The whole elder care discussion has to include the needs of elders. When I lived in Ontario we lived in a small town, hospital nearby, which was handy. I quit a very good paying job to stay home and look after parents. Initially because my mom needed total care (washing, dressing, toiletting, etc) and dad was still independent but no longer able to do the hard stuff. We turned our attached garage into a granny flat and moved them in. Within 6 months dad suffered a blod clot from an aneurysm resulting in not only amputation below the knee, but the start of dialysis. Now there were two who needed a lot of care. Fortunately our property had a lot of green space, we had a lovely pond with fountain and fish we built for them to sit by but still in town. But because it was a town you have to live within regulations and so permaculture/homesteading ways can only go so far. They both died at home 6 yrs later. Following this my husband and I moved to Prince Edward Island to a proper 'homesteading' type of property where we can if we choose go off-grid, have livestock, chickens whatever. Lots of room to grow food. All with the hopes of being able to provide for ourselves more so that small social pension will go far enough for us to live on. Which brings me full circle to the point I made at the start. We can have a lovely permaculture lifestyle here for as long as we can stay healthy. The nearest hospital is 30 min away, often closed due to staffing shortages, and it's not open nights or weekends. For emergency care outside of that it's a 45 min. drive to the capital city hospital. Willing or not, there is no way I could have cared for my parents here because of that. And with nursing homes full up and people waiting for beds, I don't know what we are going to do if the day comes that we can't manage where we live. We love living rural and being close to the land, but the nagging realization that this lifestyle depends 100% on our health being there, leaves a knot in my stomach.
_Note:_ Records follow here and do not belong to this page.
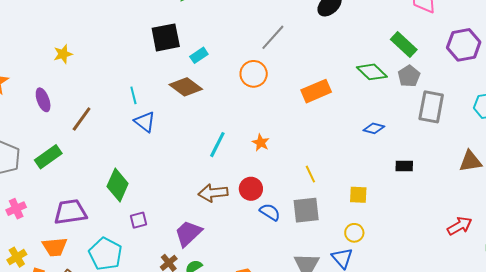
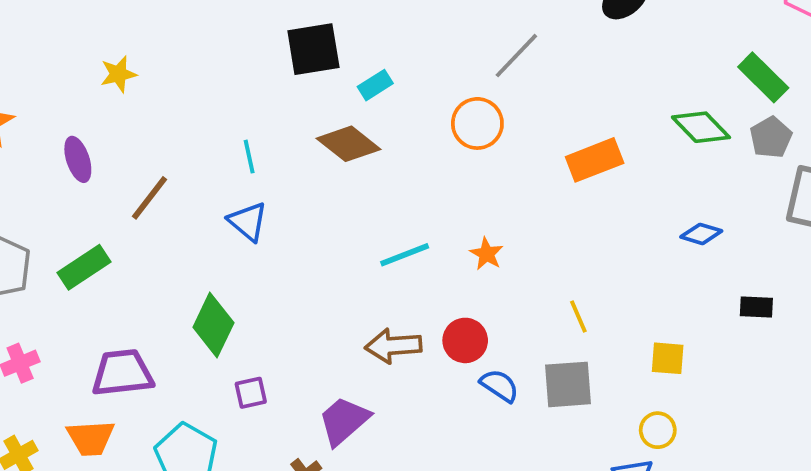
blue triangle: (145, 122) -> (248, 221), moved
cyan line: (217, 145) -> (405, 255), turned 40

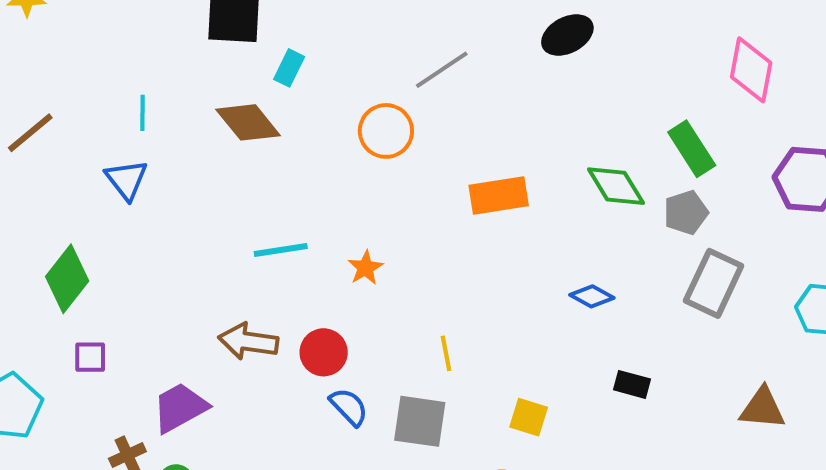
cyan rectangle: (375, 85) -> (289, 68), turned -44

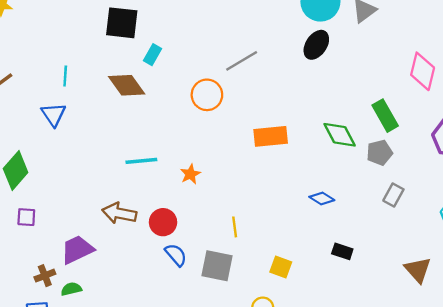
black ellipse: (567, 35) -> (316, 45), turned -32
gray rectangle: (714, 283) -> (393, 195), size x0.6
brown triangle: (762, 408) -> (418, 270), turned 40

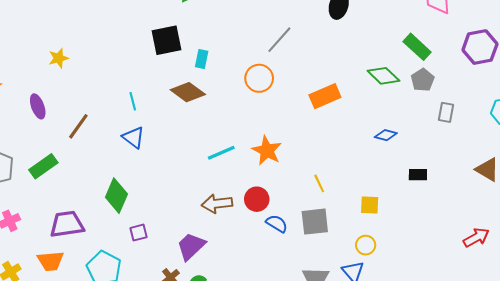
orange star: (190, 174) -> (267, 151), size x1.6

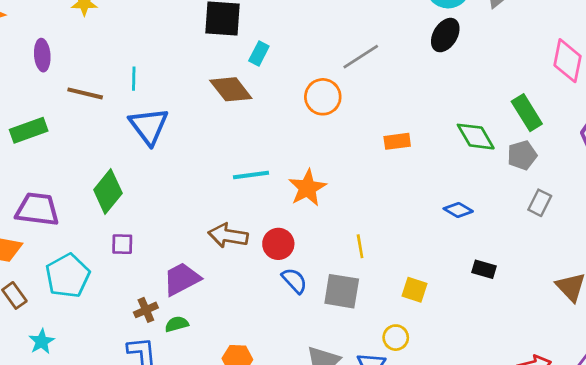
orange rectangle: (325, 96) -> (397, 141), size x0.7
cyan line: (133, 101) -> (134, 79), moved
brown line: (78, 126) -> (85, 93), turned 52
blue triangle: (133, 137) -> (149, 126), size x1.4

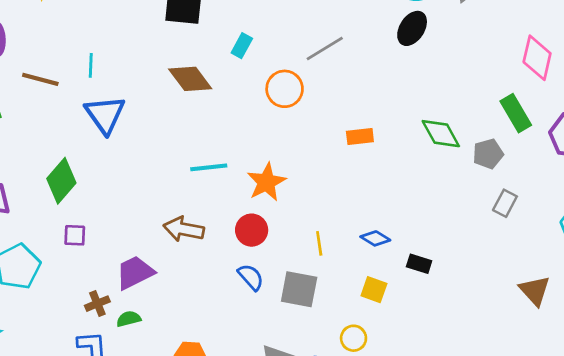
cyan rectangle: (259, 53) -> (242, 46), moved
green rectangle: (527, 113) -> (516, 113), moved
blue diamond: (458, 210) -> (375, 238), moved
red circle: (278, 244) -> (252, 230), moved
black rectangle: (484, 269) -> (419, 264), moved

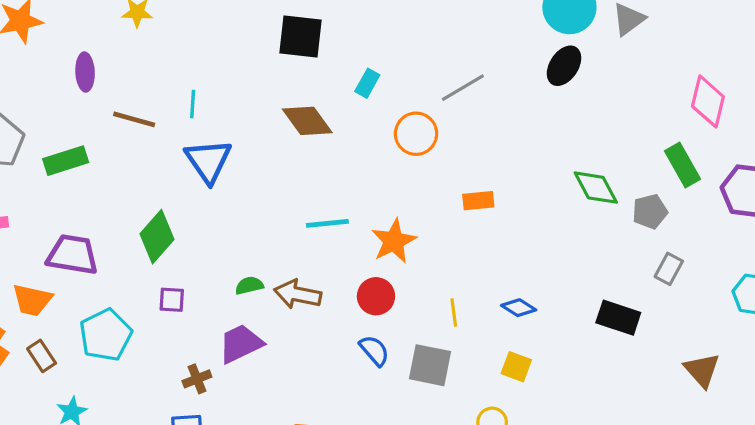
orange rectangle: (360, 137) -> (478, 201), moved
black rectangle: (419, 264) -> (618, 318), moved, size x1.5
green semicircle: (129, 319) -> (249, 286), moved

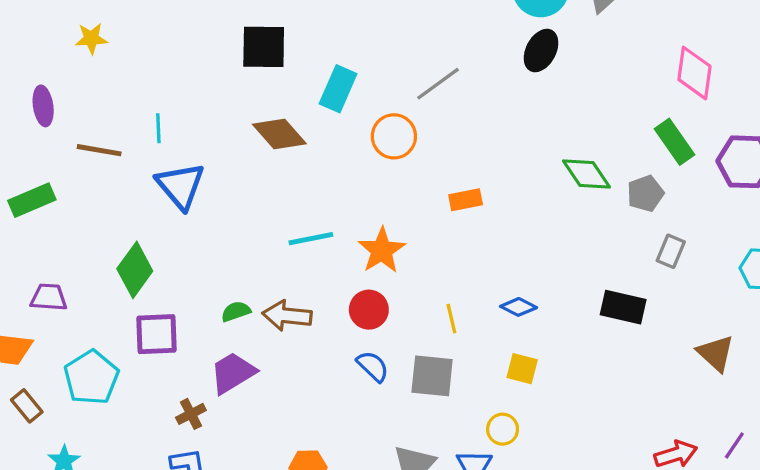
cyan rectangle: (367, 83) -> (338, 89), size x1.5
purple trapezoid: (73, 255) -> (49, 297), size x0.7
purple square: (172, 300) -> (157, 334), size x1.6

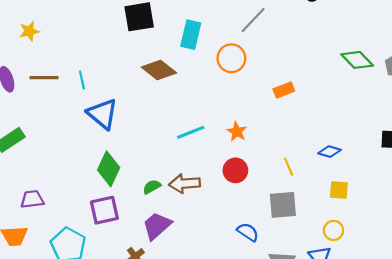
brown line: (99, 150) -> (44, 78), moved
orange star: (382, 250) -> (237, 132), size x0.7
green diamond: (135, 270) -> (109, 169), moved
blue semicircle: (373, 366) -> (248, 232), moved

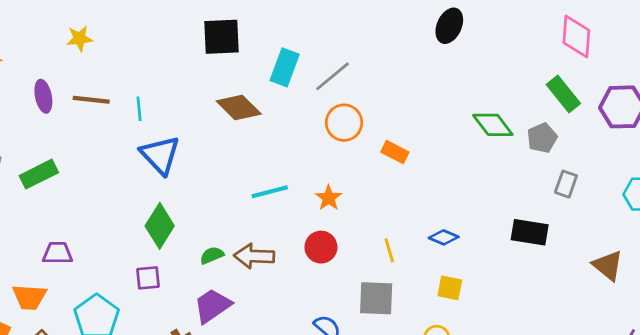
gray line: (253, 20) -> (333, 76), moved
orange circle: (231, 58) -> (344, 123), moved
orange rectangle: (284, 90) -> (395, 152), turned 42
purple square: (104, 210) -> (148, 278), size x0.7

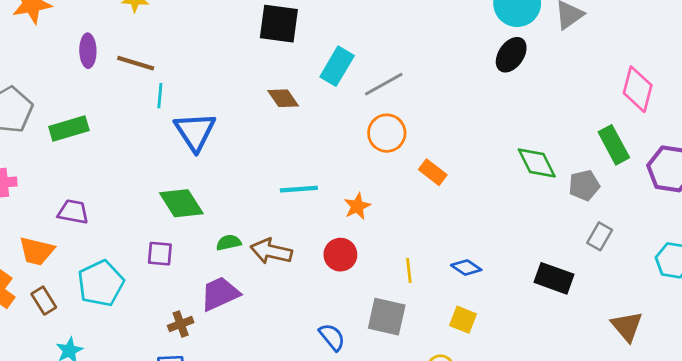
brown diamond: (239, 108) -> (283, 98), size x0.7
cyan line: (139, 109) -> (160, 96), moved
green diamond: (160, 226) -> (181, 203), turned -75

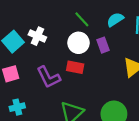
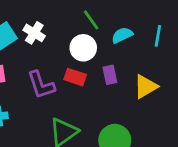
cyan semicircle: (115, 20) -> (122, 35), moved
purple rectangle: (103, 45) -> (110, 75), moved

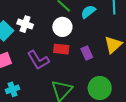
purple rectangle: (110, 75) -> (87, 53), moved

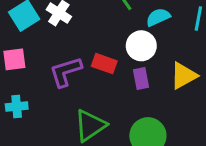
white circle: (62, 27) -> (141, 46), moved
purple L-shape: (38, 60) -> (66, 72), turned 90

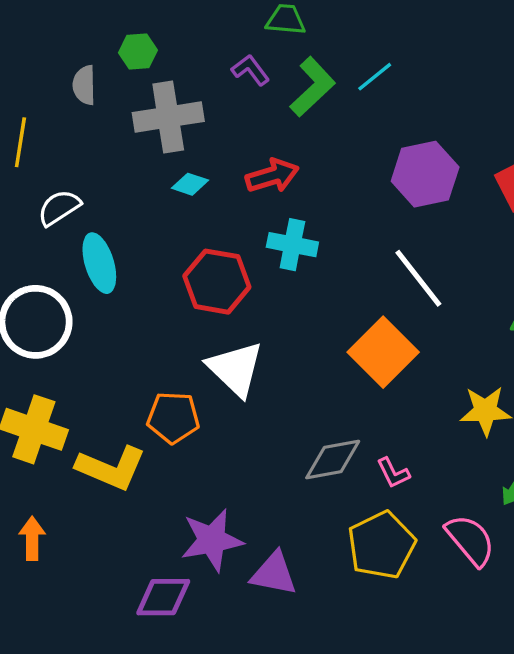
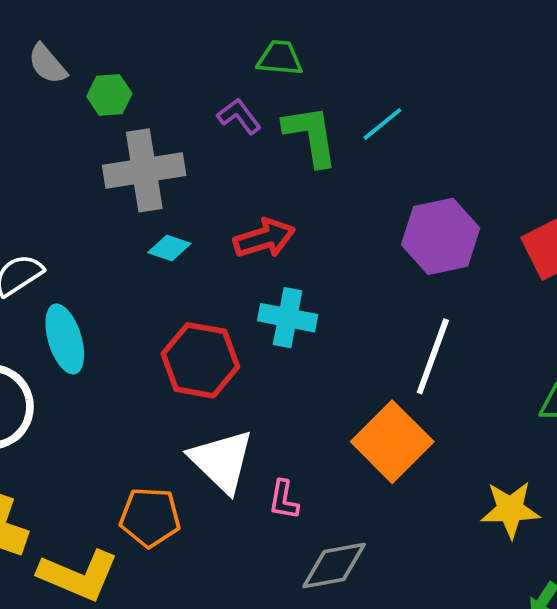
gray semicircle: (84, 85) -> (47, 64), moved, turned -39
green L-shape: (313, 87) -> (311, 136), turned -56
white line: (418, 278) -> (433, 356), turned 58
pink L-shape: (393, 473) -> (284, 500), moved, turned 36

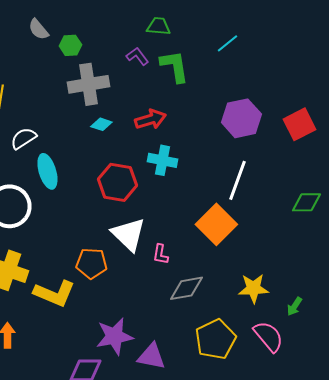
cyan line: (382, 124) -> (227, 43), moved
yellow star: (510, 509) -> (253, 288), moved

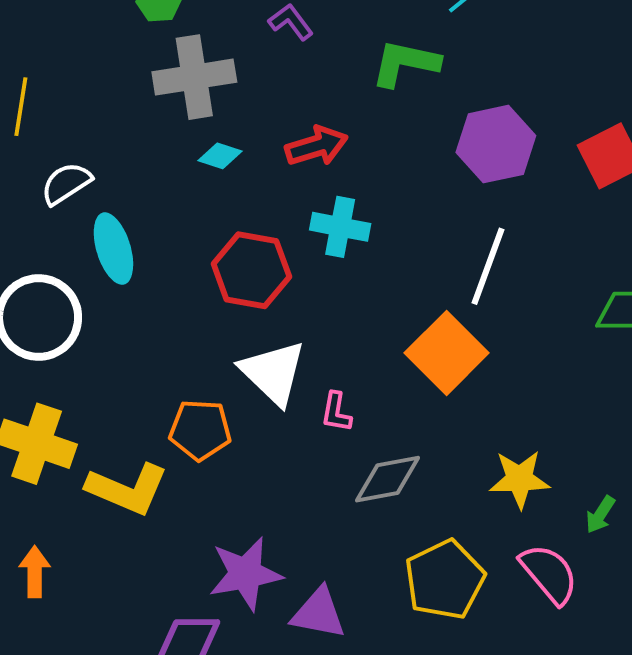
green L-shape: (174, 66) -> (405, 63), moved, turned -69

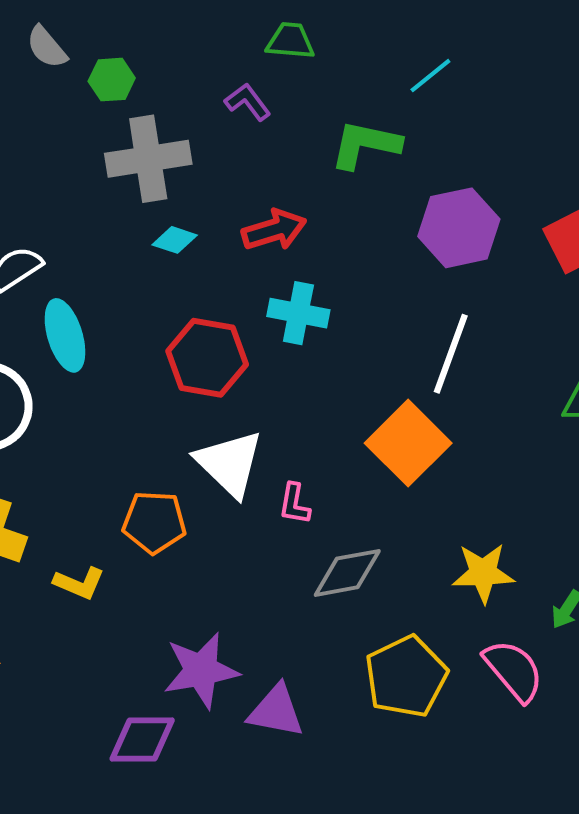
yellow L-shape: (127, 489) -> (79, 583), size x0.6

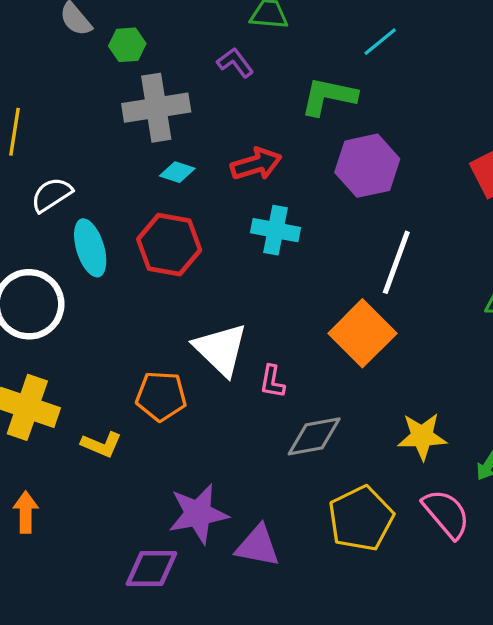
purple hexagon: (459, 228) -> (367, 166), moved
red hexagon: (207, 358) -> (169, 245), moved

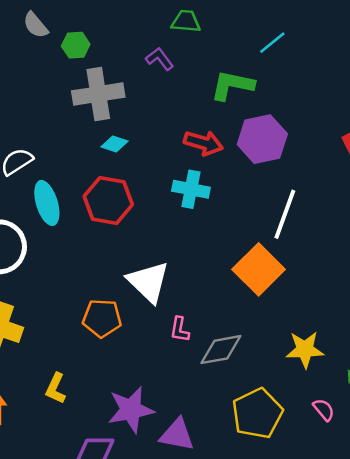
red arrow: (256, 164) -> (203, 143), moved, turned 33
pink L-shape: (272, 382) -> (180, 329), moved
yellow L-shape: (101, 444) -> (56, 388), moved, turned 92
pink semicircle: (446, 514) -> (324, 410), size x0.6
A couple we know won a silent auction which entitles them to all the free potatoes they want, direct from the farmer for a year. As a result they have been giving bags of free potatoes to friends (like me) who are struggling, and also to the food bank. This same couple, knowing we wanted to get a few chickens to supply our own eggs, are 'giving' us 5 of their chickens to help us get started. Very generous since it means we'd no longer need to buy our eggs from them.

Where we live, here in Prince Edward Island, Canada, there are kindnesses everywhere. In a province where wages are low, and unemployment is high, everyone helps everyone. If someone in the community is ill, everyone chips in to help them out. If they are gravely ill, they hold a 'benefit' where local musicians come out to play, ladies donate baked goods, and a small admission is charged for an evening of fun, with all proceeds going to the family in need. Our first year here, the neighbor across the road who was a complete stranger to us, came over with his tractor and tilled up a large garden plot that had gone to sod due to neglect, after watching us struggle with an ancient tilling machine that broke down after the first 20 min. He asked nothing in return, and wouldn't accept any money offered. Only a small few of the many kindnesses I have witnessed living here.